Burgum sold the company he founded, Great Plains Software, to Microsoft for $1.1 billion in 2001, a move he told Fortune in an interview actually created more jobs in Fargo. It will also allow him to self-fund most of his campaign, if necessary.

While he’s a first-time candidate, Burgum isn’t without ties to the Republican establishment. He’s been a donor to local Republicans and served as an honorary cochair of Dalrymple’s 2012 campaign.

Stenehjem, who has been in elected office for more than three decades and this week rolled out endorsements from most of the state's GOP legislators, hasn’t faced a competitive statewide race since he was first elected attorney general in 2000.

He also hasn’t had to raise much money for his contests. Stenehjem raised $219,000 in 2000 when he beat Democrat Glenn Pomeroy by more than 10 points. Since then he’s consistently won reelection by wide margins while raising just more than $1 million across his five contests for the attorney general’s office. He’ll likely have to greatly increase that this year.

One Republican operative who worked on the 2012 gubernatorial race expressed concern about Stenehjem’s preparedness for a deep-pocketed candidate like Burgum, noting simply, “He’s a game changer.”

According to the Forum News Service, Burgum’s brother was Stenehjem’s law school roommate at the University of North Dakota, but the personal relationship doesn’t necessarily mean a primary between the two will be civil. North Dakota is a relatively small place, and personal relationships aren’t uncommon.

“Somebody was a roommate or somebody’s brother’s cousin’s sister at some point,” Leighton said.

On the issues, most of the attention in the primary is expected to be cast on the state’s economy, particularly declining oil and agriculture prices.

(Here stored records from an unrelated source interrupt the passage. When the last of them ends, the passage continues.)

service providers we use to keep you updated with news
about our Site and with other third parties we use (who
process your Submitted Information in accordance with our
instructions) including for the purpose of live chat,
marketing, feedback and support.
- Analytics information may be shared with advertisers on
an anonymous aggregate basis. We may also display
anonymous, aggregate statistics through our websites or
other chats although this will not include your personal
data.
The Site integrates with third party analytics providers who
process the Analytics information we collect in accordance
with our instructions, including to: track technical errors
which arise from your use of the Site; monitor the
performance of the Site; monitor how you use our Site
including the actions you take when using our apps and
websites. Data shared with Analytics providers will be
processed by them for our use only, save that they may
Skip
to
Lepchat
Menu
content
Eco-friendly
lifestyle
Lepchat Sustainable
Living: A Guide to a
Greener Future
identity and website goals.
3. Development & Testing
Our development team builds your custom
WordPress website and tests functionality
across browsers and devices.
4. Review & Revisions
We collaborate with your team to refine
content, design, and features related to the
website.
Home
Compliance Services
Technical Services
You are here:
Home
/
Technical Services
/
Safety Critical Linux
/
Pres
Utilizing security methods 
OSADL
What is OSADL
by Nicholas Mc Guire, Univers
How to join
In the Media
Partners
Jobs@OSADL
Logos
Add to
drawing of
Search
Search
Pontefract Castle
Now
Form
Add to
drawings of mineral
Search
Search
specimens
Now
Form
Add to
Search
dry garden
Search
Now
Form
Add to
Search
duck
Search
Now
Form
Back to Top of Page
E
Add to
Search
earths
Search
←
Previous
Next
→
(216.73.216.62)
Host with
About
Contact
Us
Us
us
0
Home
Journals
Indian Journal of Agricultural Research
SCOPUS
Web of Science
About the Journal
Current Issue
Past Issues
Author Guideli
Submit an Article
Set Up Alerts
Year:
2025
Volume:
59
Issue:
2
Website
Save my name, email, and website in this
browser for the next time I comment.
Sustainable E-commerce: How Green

Burgum is pushing for a bigger emphasis on tech and entrepreneurship, while Stenehjem represents a continuation of the status quo defined by the state’s recent oil boom.

None of the three candidates are particularly conservative on social issues, which is noteworthy in a state that gained national attention in 2013 for passing one of the most stringent antiabortion laws in the country, a six-week abortion ban. Even though Stenehjem was prepared to defend the state’s controversial ban as attorney general, the Lutheran rejects the label “pro-life.” Becker voted against the ban in the legislature, and Burgum is the most vocally liberal on issues including abortion and gay marriage, though Stenehjem came out in support of same-sex marriage earlier this month.

“It is sort of interesting when you’re looking at the three candidates, the ideological divide in North Dakota is within the Republican Party,” said local conservative blogger and columnist Rob Port. “It’s not Republicans versus Democrats. It’s Republicans versus Republicans, and Democrats are almost irrelevant to the process.”

Because of Burgum’s focus on tech and urban issues, plus his profile as the most socially liberal among the three, he could have an unusual GOP primary advantage thanks to the state’s lack of partisan voter registration. Absent a competitive Democratic primary, he could be well positioned to pick up Democratic crossover votes in the GOP primary.

Democrats aren’t expected to have contested primaries, but there is a referendum backed by the progressive-leaning North Dakota Farmers Union on the June primary ballot that could motivate Democratic voters to show up and vote.

“There’s a real possibility here that you could see a number of Democrat voters cross the line and vote in the Republican primary,” Port said. “I think there is some concern probably in political circles, especially among the Stenehjem camp, that Burgum, who is perceived as socially liberal, is going to have a lot of appeal to Democrat voters and you could see an influx of those voters.”